• _Compito_: Ricopia alla lettera tutte le righe, dalla prima giù fino alla riga che contiene "Все новости", inclusa quest'ultima.

━━━ Dati dell'esercizio ━━━

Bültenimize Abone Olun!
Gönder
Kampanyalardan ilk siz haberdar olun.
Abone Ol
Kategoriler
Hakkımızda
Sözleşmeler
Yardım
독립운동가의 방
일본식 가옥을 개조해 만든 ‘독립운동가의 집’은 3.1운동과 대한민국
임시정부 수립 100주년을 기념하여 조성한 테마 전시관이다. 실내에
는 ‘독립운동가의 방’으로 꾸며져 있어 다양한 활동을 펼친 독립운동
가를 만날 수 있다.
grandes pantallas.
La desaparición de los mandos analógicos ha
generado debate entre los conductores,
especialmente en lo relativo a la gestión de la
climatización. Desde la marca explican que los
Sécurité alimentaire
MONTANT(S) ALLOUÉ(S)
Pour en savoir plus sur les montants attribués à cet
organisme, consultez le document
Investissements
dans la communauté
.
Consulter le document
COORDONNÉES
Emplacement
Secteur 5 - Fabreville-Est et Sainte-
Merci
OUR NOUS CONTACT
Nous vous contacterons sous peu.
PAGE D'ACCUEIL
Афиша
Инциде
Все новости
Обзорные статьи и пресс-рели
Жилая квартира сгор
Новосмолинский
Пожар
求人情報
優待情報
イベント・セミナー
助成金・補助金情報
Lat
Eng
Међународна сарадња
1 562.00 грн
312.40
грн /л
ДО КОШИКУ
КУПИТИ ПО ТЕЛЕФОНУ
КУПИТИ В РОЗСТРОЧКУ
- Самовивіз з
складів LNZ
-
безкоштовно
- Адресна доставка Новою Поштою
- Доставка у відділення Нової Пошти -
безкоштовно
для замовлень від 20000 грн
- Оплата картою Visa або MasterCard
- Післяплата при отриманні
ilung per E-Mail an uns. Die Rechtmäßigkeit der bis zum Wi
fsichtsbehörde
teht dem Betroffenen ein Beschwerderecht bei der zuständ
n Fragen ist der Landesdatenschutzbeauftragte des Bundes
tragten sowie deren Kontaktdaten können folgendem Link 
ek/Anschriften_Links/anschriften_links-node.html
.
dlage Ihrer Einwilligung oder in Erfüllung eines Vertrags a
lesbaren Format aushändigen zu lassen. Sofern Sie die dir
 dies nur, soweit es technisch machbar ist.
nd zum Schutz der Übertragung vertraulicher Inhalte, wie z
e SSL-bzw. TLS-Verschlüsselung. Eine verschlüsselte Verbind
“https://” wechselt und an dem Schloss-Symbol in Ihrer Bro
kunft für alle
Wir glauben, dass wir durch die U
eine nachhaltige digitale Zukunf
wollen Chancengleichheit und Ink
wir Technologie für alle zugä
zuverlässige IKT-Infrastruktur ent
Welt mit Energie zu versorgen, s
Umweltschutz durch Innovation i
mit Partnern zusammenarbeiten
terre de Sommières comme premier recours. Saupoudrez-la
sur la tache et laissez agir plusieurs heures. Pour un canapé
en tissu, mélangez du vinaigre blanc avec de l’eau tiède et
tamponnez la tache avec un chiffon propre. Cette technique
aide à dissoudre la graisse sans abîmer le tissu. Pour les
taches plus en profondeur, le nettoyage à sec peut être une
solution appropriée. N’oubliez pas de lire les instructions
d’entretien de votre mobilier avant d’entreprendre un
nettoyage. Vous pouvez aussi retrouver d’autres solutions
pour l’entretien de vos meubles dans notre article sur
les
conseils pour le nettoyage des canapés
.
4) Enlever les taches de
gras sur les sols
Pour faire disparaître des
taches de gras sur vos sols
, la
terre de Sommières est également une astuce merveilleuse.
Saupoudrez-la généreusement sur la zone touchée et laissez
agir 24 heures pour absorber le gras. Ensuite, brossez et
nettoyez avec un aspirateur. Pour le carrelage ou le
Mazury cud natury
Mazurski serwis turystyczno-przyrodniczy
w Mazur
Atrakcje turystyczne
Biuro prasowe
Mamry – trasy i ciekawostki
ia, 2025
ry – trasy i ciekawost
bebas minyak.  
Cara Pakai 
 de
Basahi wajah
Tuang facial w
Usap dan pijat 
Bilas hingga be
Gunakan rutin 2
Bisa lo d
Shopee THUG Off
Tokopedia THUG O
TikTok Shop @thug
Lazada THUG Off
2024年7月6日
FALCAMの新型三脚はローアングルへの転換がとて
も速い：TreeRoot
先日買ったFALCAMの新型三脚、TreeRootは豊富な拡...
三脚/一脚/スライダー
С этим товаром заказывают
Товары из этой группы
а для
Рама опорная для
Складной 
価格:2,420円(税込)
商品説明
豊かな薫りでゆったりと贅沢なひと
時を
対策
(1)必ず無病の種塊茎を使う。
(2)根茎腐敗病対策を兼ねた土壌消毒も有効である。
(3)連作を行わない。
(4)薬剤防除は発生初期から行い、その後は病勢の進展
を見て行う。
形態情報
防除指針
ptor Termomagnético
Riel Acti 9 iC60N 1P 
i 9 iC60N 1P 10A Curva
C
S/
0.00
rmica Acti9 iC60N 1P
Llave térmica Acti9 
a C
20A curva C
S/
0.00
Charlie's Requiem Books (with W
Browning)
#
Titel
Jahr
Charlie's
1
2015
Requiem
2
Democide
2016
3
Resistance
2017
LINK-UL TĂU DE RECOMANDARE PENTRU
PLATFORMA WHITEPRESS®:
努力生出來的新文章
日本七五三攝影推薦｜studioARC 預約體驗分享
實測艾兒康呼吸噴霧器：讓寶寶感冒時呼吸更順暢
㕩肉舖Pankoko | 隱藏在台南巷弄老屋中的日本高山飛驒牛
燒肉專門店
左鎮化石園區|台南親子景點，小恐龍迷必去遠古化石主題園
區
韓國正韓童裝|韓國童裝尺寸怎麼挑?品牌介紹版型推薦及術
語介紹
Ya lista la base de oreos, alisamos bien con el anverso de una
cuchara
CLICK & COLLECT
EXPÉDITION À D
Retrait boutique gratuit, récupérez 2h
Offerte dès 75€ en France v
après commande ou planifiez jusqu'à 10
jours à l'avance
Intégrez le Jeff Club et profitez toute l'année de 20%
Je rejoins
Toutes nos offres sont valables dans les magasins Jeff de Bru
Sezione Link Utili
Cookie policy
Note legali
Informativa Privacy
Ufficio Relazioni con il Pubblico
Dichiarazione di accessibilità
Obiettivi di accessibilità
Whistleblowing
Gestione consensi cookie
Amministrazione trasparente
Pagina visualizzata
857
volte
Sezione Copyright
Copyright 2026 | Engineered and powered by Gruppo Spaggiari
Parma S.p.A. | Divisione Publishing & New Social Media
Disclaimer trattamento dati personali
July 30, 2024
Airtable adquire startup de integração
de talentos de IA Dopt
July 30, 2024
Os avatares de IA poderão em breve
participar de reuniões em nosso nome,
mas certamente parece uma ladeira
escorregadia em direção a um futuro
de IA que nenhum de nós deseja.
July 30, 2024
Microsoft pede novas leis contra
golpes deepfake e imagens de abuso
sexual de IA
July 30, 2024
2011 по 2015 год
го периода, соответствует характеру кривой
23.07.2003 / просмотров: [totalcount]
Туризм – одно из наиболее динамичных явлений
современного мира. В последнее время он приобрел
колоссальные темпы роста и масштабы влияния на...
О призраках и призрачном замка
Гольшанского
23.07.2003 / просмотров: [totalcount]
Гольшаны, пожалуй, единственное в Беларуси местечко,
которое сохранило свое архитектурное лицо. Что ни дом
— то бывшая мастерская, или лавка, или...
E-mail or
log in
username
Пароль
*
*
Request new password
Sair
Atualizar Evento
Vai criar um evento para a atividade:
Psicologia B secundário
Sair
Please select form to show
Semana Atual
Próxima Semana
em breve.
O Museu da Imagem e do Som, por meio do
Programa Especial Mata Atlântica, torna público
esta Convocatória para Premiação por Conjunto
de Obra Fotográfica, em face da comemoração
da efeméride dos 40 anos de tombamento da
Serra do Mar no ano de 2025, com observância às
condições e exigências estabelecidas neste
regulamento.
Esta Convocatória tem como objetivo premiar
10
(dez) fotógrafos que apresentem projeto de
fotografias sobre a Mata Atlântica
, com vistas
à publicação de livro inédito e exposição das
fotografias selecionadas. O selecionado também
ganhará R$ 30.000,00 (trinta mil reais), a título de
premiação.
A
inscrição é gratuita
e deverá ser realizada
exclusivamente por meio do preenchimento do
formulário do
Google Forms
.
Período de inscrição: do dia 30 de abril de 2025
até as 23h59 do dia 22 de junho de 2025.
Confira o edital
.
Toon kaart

━━━

• _Risposta_:
Bültenimize Abone Olun!
Gönder
Kampanyalardan ilk siz haberdar olun.
Abone Ol
Kategoriler
Hakkımızda
Sözleşmeler
Yardım
독립운동가의 방
일본식 가옥을 개조해 만든 ‘독립운동가의 집’은 3.1운동과 대한민국
임시정부 수립 100주년을 기념하여 조성한 테마 전시관이다. 실내에
는 ‘독립운동가의 방’으로 꾸며져 있어 다양한 활동을 펼친 독립운동
가를 만날 수 있다.
grandes pantallas.
La desaparición de los mandos analógicos ha
generado debate entre los conductores,
especialmente en lo relativo a la gestión de la
climatización. Desde la marca explican que los
Sécurité alimentaire
MONTANT(S) ALLOUÉ(S)
Pour en savoir plus sur les montants attribués à cet
organisme, consultez le document
Investissements
dans la communauté
.
Consulter le document
COORDONNÉES
Emplacement
Secteur 5 - Fabreville-Est et Sainte-
Merci
OUR NOUS CONTACT
Nous vous contacterons sous peu.
PAGE D'ACCUEIL
Афиша
Инциде
Все новости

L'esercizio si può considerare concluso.